Historical overview of the cholera outbreak in Zimbabwe (2008-2009)
DOI:
https://doi.org/10.38140/sjch.v36i1.90Keywords:
Cholera, Zimbabwe, Pandemic, Disaster preparedness, Health systemsAbstract
This article provides a historical overview of the 2008-2009 cholera pandemic in Zimbabwe. Its main hypothesis is that this outbreak revealed serious health status implications that were not unconnected with a malfunctioning economic and governmental order. The epidemic, of pandemic proportions, has deep-seated historical roots in the country’s economic meltdown. Furthermore, it is linked to the exclusion of local municipal authority from its traditional water-governance role. The article discusses the epidemic and evaluates the country’s disaster preparedness, bearing in mind that this outbreak was by no means the first in Zimbabwe.

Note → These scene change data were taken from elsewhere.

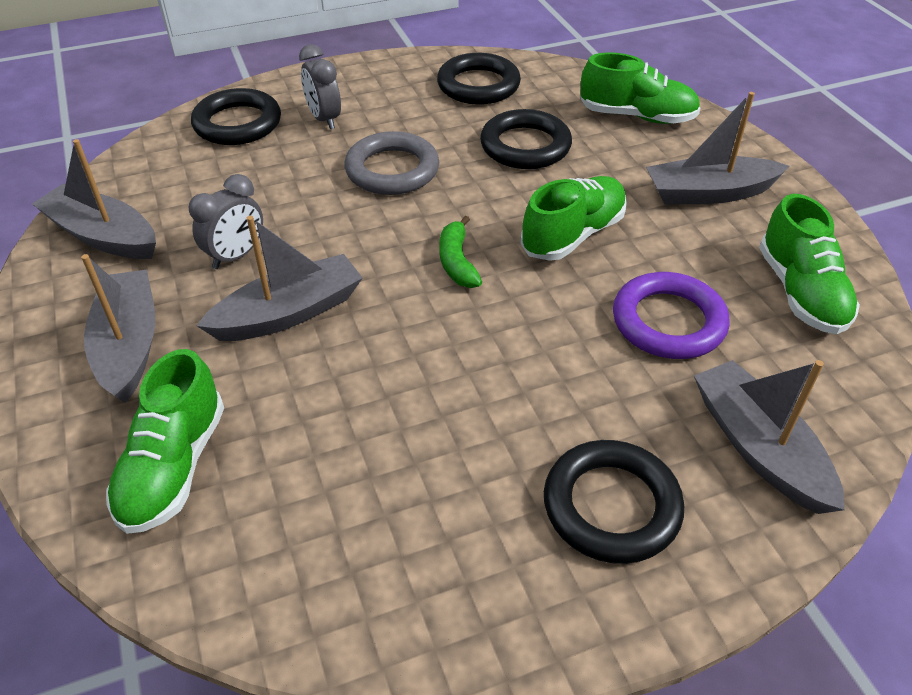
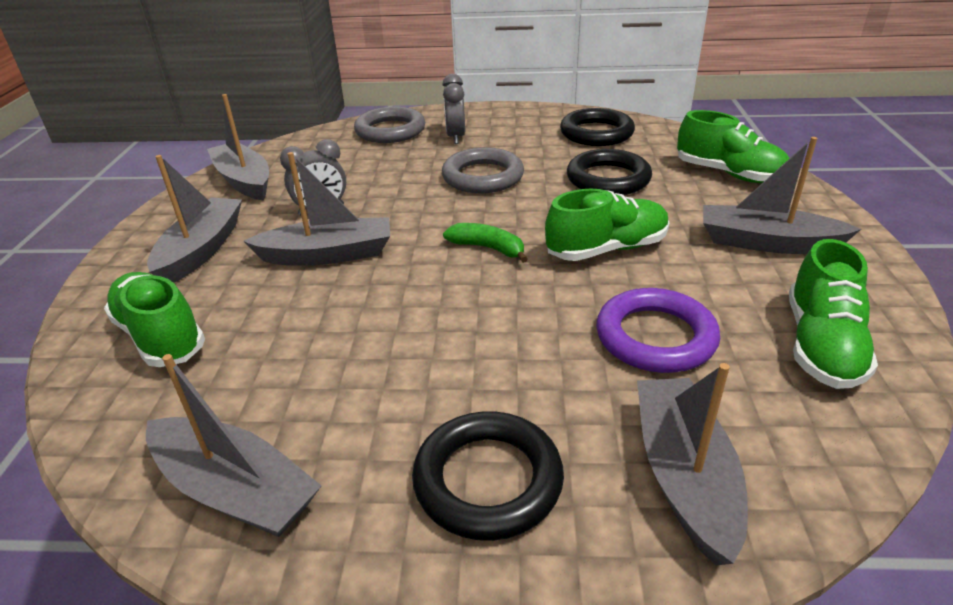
camera: 25 degrees right, 10 degrees down
(174, 466) = (161, 336): green shoe -> green shoe turned 105 degrees clockwise
(237, 123) = (390, 131): black ring -> grey ring
(394, 597) = (235, 490): none -> grey boat
(457, 262) = (488, 248): green banana -> green banana turned 105 degrees clockwise

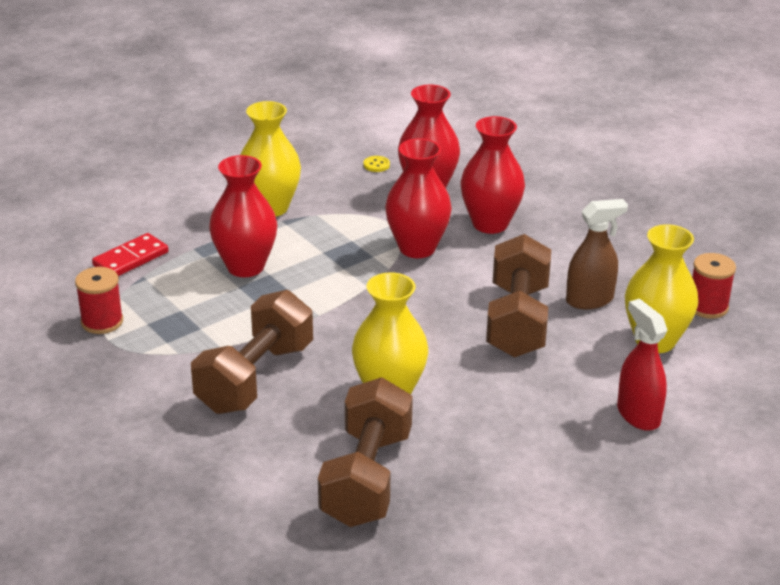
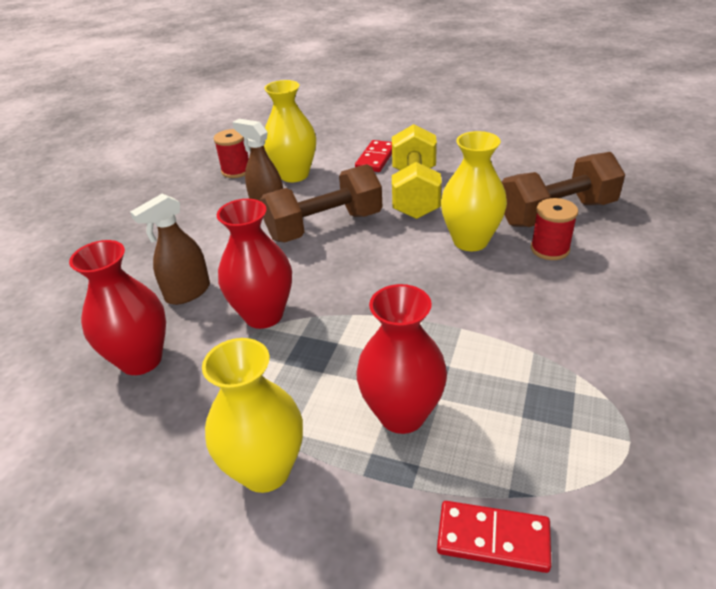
camera: 120 degrees left, 5 degrees up
(102, 322) = (616, 469): red spool -> red spool (550, 249)
(255, 378) = (541, 308): brown dumbbell -> none
(376, 165) = (100, 429): yellow button -> none
(490, 224) = (187, 292): red vase -> brown spray bottle
(521, 404) = (415, 193): none -> yellow dumbbell
(638, 415) = (376, 158): red spray bottle -> red domino

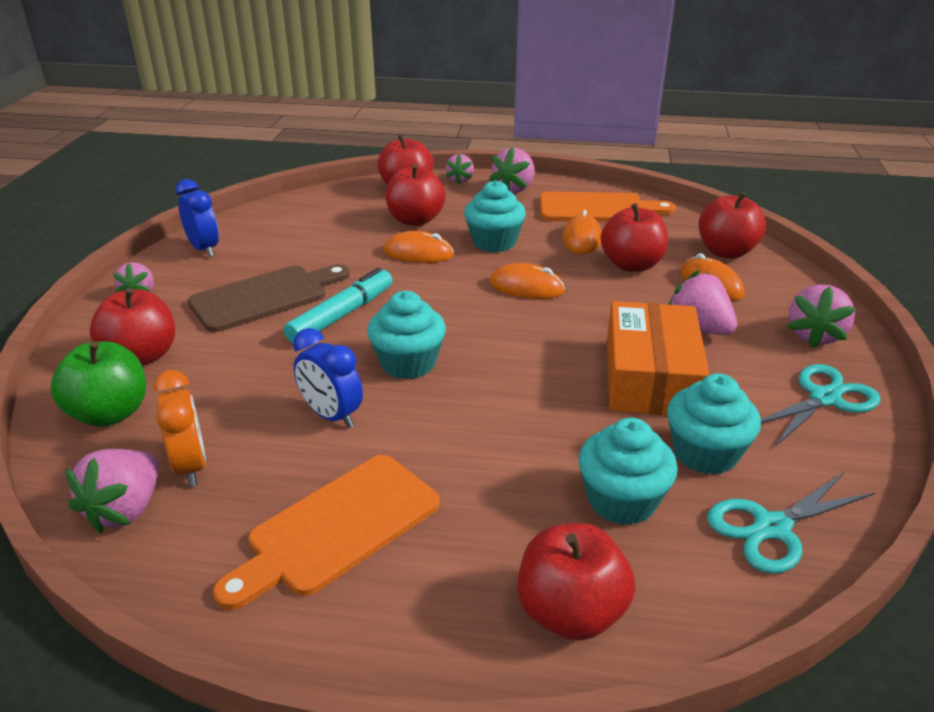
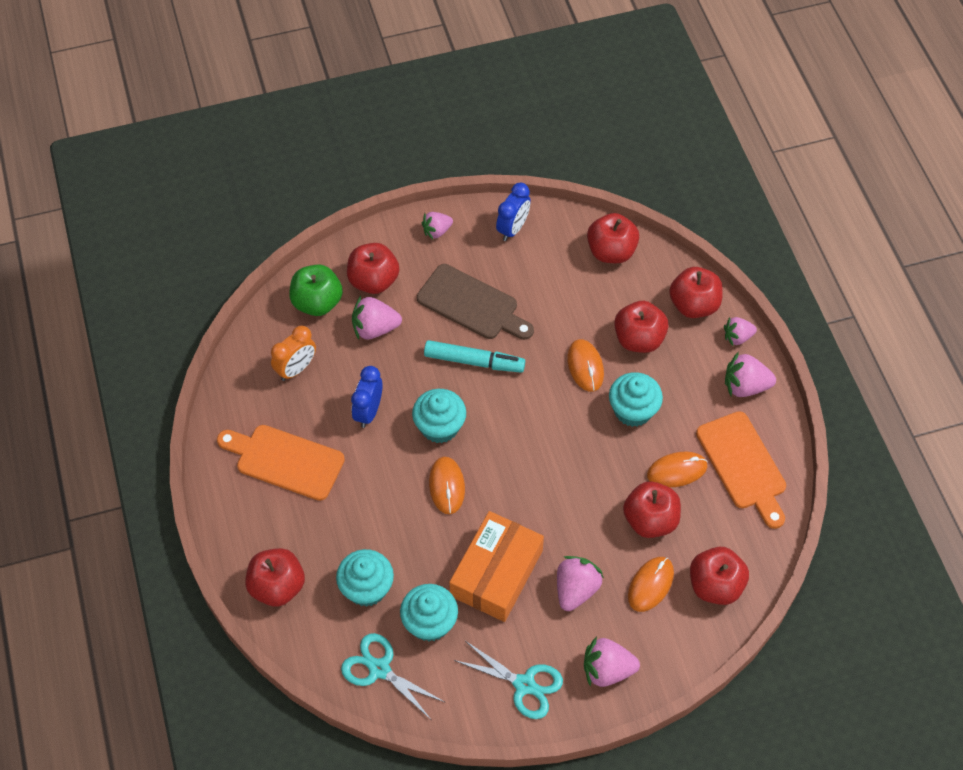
camera: 65 degrees right, 25 degrees up
(125, 510) = (254, 361): pink strawberry -> pink strawberry (375, 328)
(302, 209) = (611, 251): none -> red apple
(526, 287) = (574, 459): orange mouse -> orange mouse (447, 486)
(650, 377) = (496, 573): orange box -> orange box turned 45 degrees counterclockwise

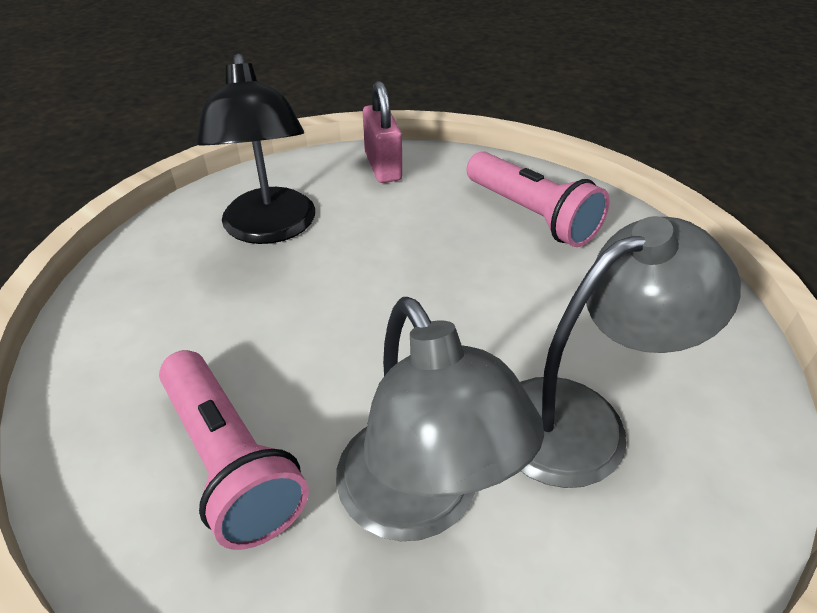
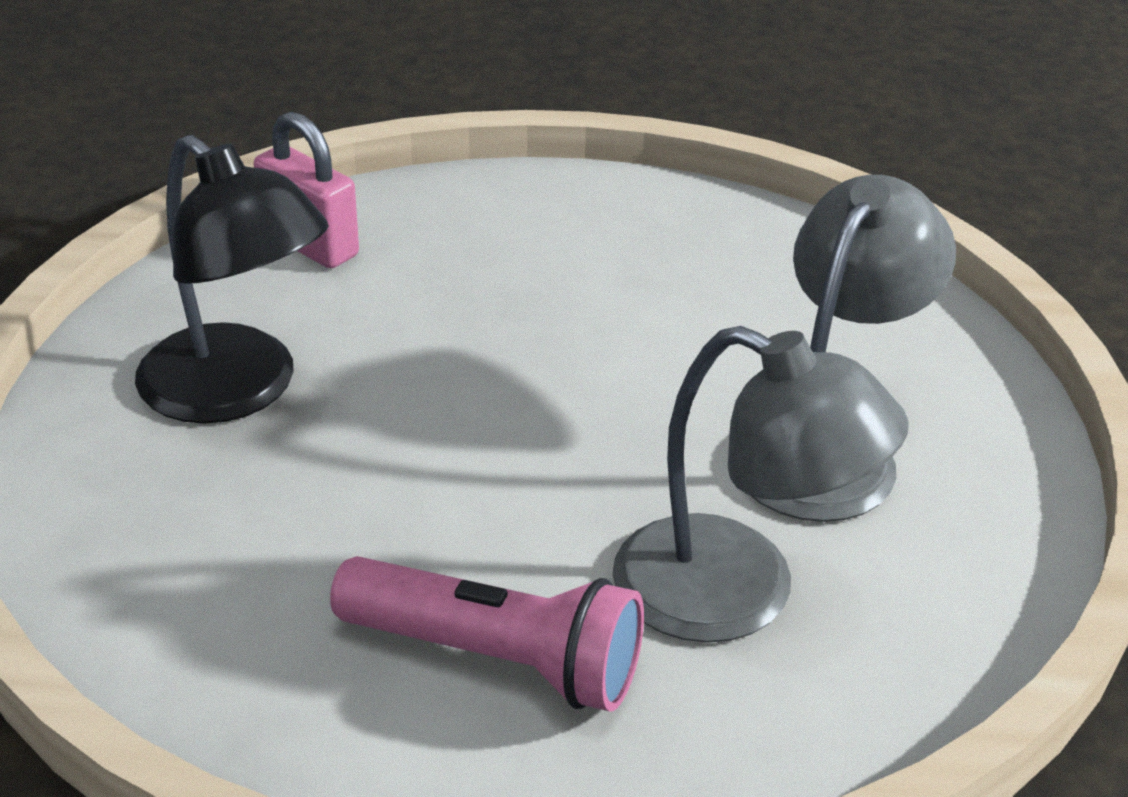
camera: 35 degrees left, 5 degrees down
(531, 215) = (579, 240): pink flashlight -> none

At the policy level, sanitary reforms were vital in view of the lukewarm government response to what was a very real national state of emergency. Drawing on an array of United Nations (UN), Red Cross, Ministry of Health and media perspectives on the cholera outbreak in Zimbabwe, the article focuses on the debate about the erosion of what was a good health system in Africa and the degeneration of a previously sound water, health and sanitation infrastructure.